Response ratio, $R = \bar{X}_{E =treatment}/\bar{X}_{C=control}$; $L = ln(R) = ln(\bar{X}_{E}) - ln(\bar{X}_{C})$.

They indicate that taking a logarithm of the response ratio helps to tone down the violations against assumptions of normal distribution and homoscedasticity, which are evident in most experimental data sets.

Authors write: "If $\bar{X}_{E}$ and $\bar{X}_{C}$ are normally distributed and $\bar{X}_{C}$ is unlikely to be negative, then L is approximately normally distributed with mean approximately equal to the true log response ratio and variance, v, approximately equal to"

$\frac{(SD_{E})^2}{n_{E}\bar{X}_{E}^2}$ + $\frac{(SD_{C})^2}{n_{C}\bar{X}_{C}^2}$

They continue: "An approximate 100(1-$\alpha$)% confidence interval for the individual log response ratio parameter $\lambda$ is given by"

○ ○ ○ ○

Directive 1: According to the excerpt on the log response ratio, what does taking a logarithm of the response ratio help to tone down?
Directive 2: Rewrite everything in the entries from the line containing "What is the" down to the end of the entries, replacing "total value" with "sum" and leaving everything else unchanged.

The input:
○ ○ ○ ○

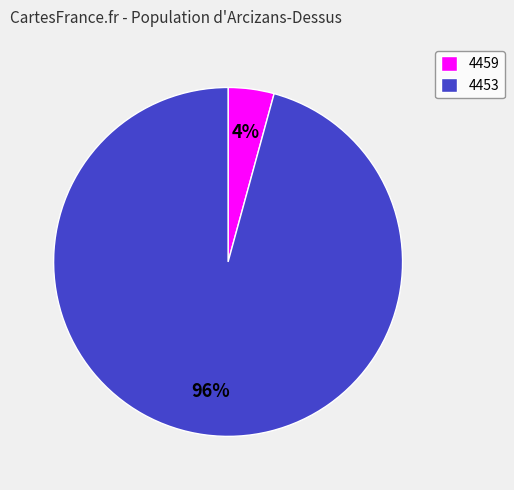

Is it true that 4459 is 4% of the pie?

True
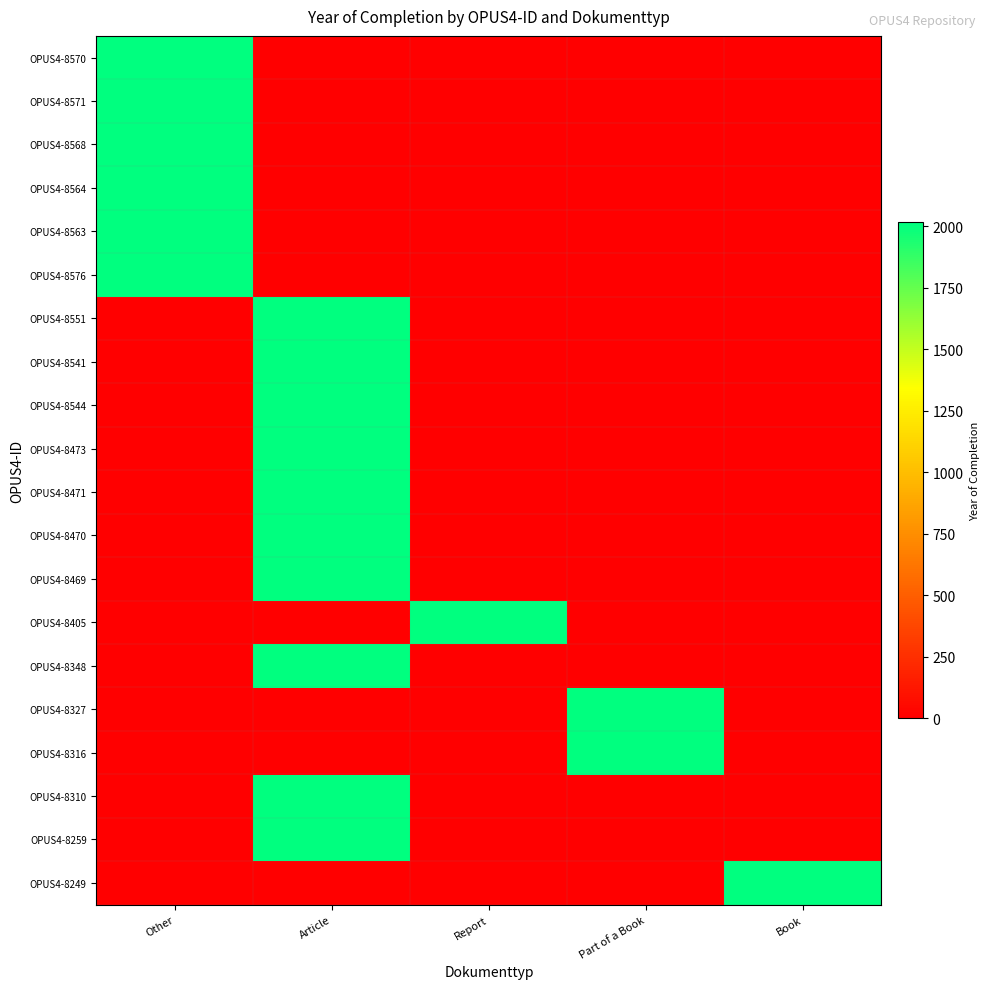

Reading left to right, transcribe all the data shown in this chart.

OPUS4-8570: Other=2015	Article=0	Report=0	Part of a Book=0	Book=0
OPUS4-8571: Other=2015	Article=0	Report=0	Part of a Book=0	Book=0
OPUS4-8568: Other=2015	Article=0	Report=0	Part of a Book=0	Book=0
OPUS4-8564: Other=2015	Article=0	Report=0	Part of a Book=0	Book=0
OPUS4-8563: Other=2015	Article=0	Report=0	Part of a Book=0	Book=0
OPUS4-8576: Other=2015	Article=0	Report=0	Part of a Book=0	Book=0
OPUS4-8551: Other=0	Article=2015	Report=0	Part of a Book=0	Book=0
OPUS4-8541: Other=0	Article=2015	Report=0	Part of a Book=0	Book=0
OPUS4-8544: Other=0	Article=2015	Report=0	Part of a Book=0	Book=0
OPUS4-8473: Other=0	Article=2015	Report=0	Part of a Book=0	Book=0
OPUS4-8471: Other=0	Article=2015	Report=0	Part of a Book=0	Book=0
OPUS4-8470: Other=0	Article=2015	Report=0	Part of a Book=0	Book=0
OPUS4-8469: Other=0	Article=2015	Report=0	Part of a Book=0	Book=0
OPUS4-8405: Other=0	Article=0	Report=2015	Part of a Book=0	Book=0
OPUS4-8348: Other=0	Article=2015	Report=0	Part of a Book=0	Book=0
OPUS4-8327: Other=0	Article=0	Report=0	Part of a Book=2015	Book=0
OPUS4-8316: Other=0	Article=0	Report=0	Part of a Book=2015	Book=0
OPUS4-8310: Other=0	Article=2015	Report=0	Part of a Book=0	Book=0
OPUS4-8259: Other=0	Article=2015	Report=0	Part of a Book=0	Book=0
OPUS4-8249: Other=0	Article=0	Report=0	Part of a Book=0	Book=2015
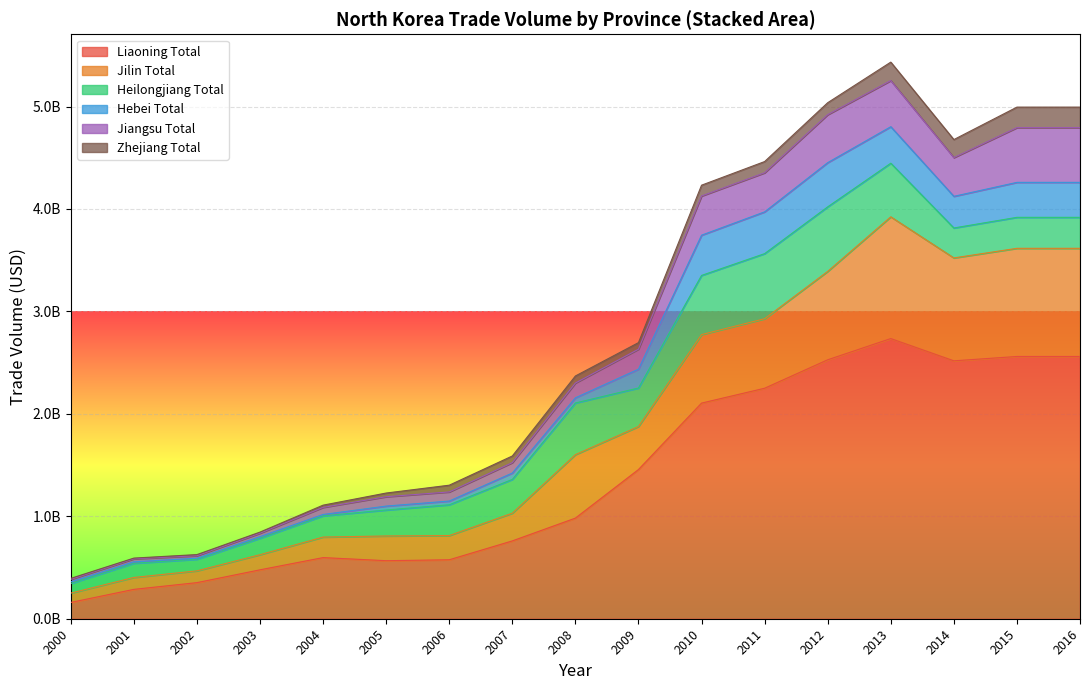

True or false: Heilongjiang Total and Zhejiang Total cross at least once.

False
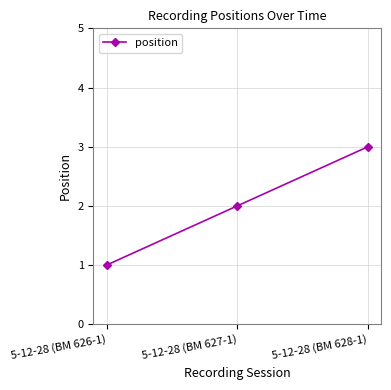

Reading left to right, transcribe all the data shown in this chart.

1	2	3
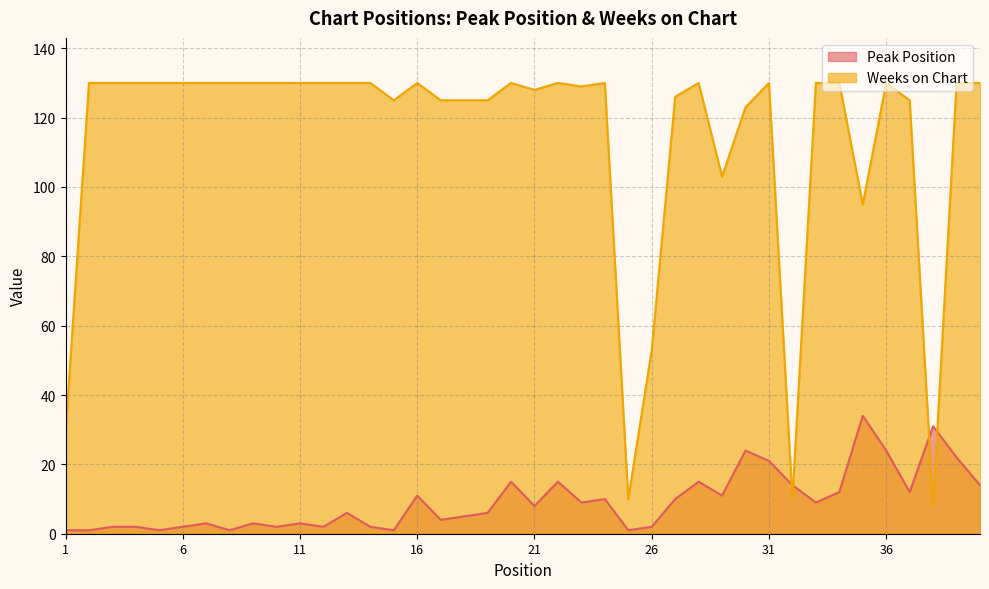

At which label does Peak Position reach its minimum?

1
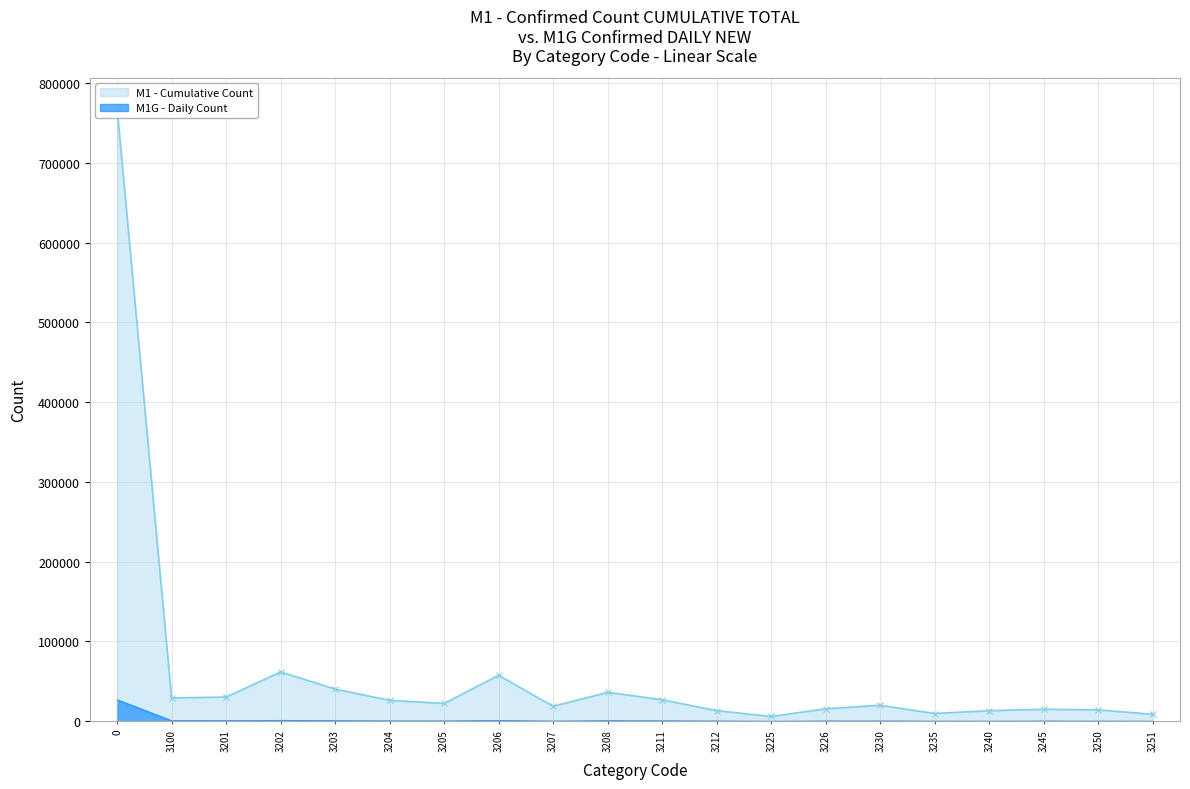

At how many categories does at least one series exceed 34493?

5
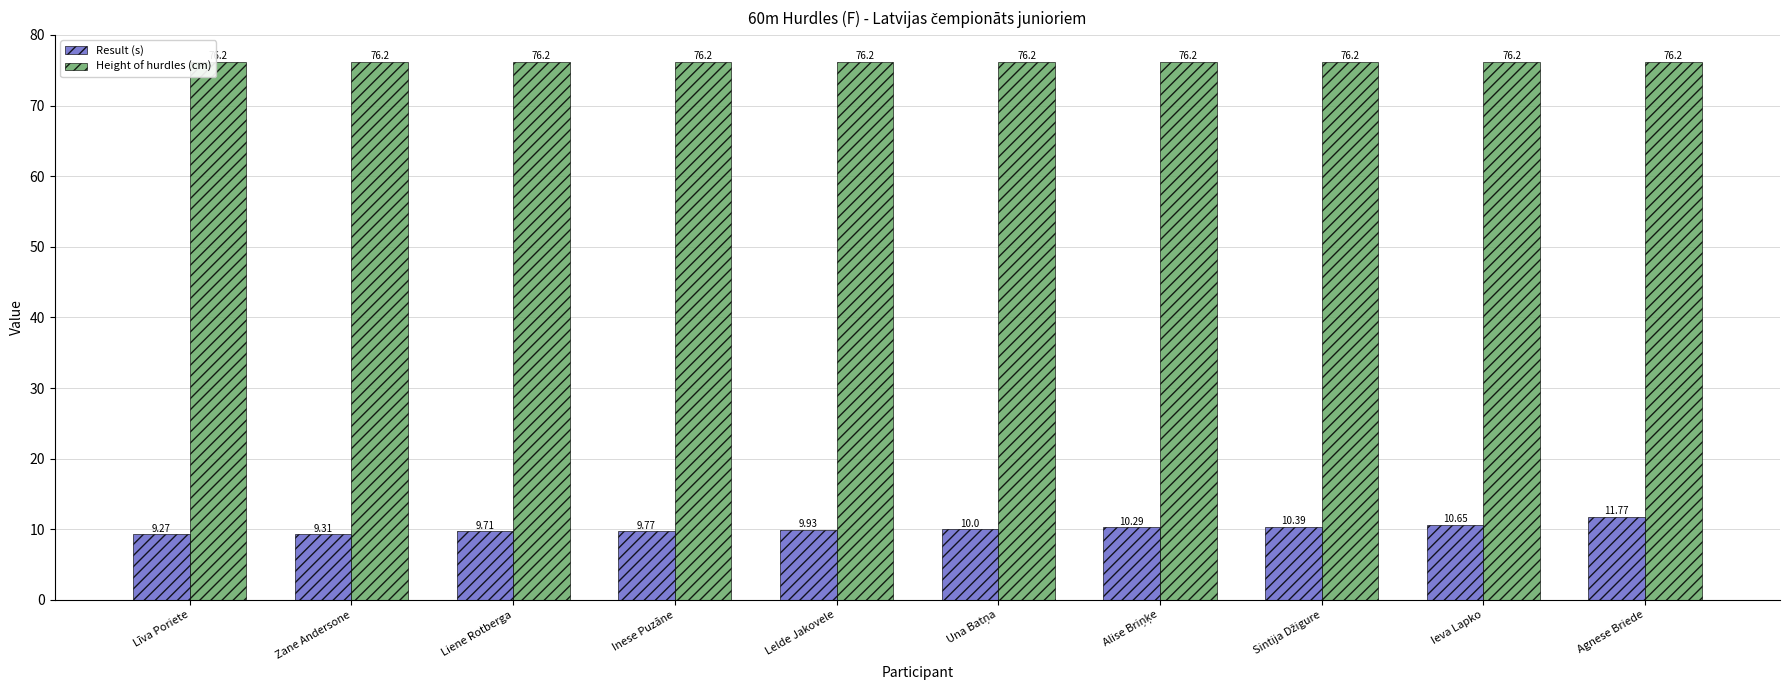

What is the total value across all series at Ieva Lapko?

86.9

○ ○ ○ ○

Task result 1: It helps tone down violations of the assumptions of normal distribution and homoscedasticity.

Task result 2:
What is the sum across all series at Ieva Lapko?

86.9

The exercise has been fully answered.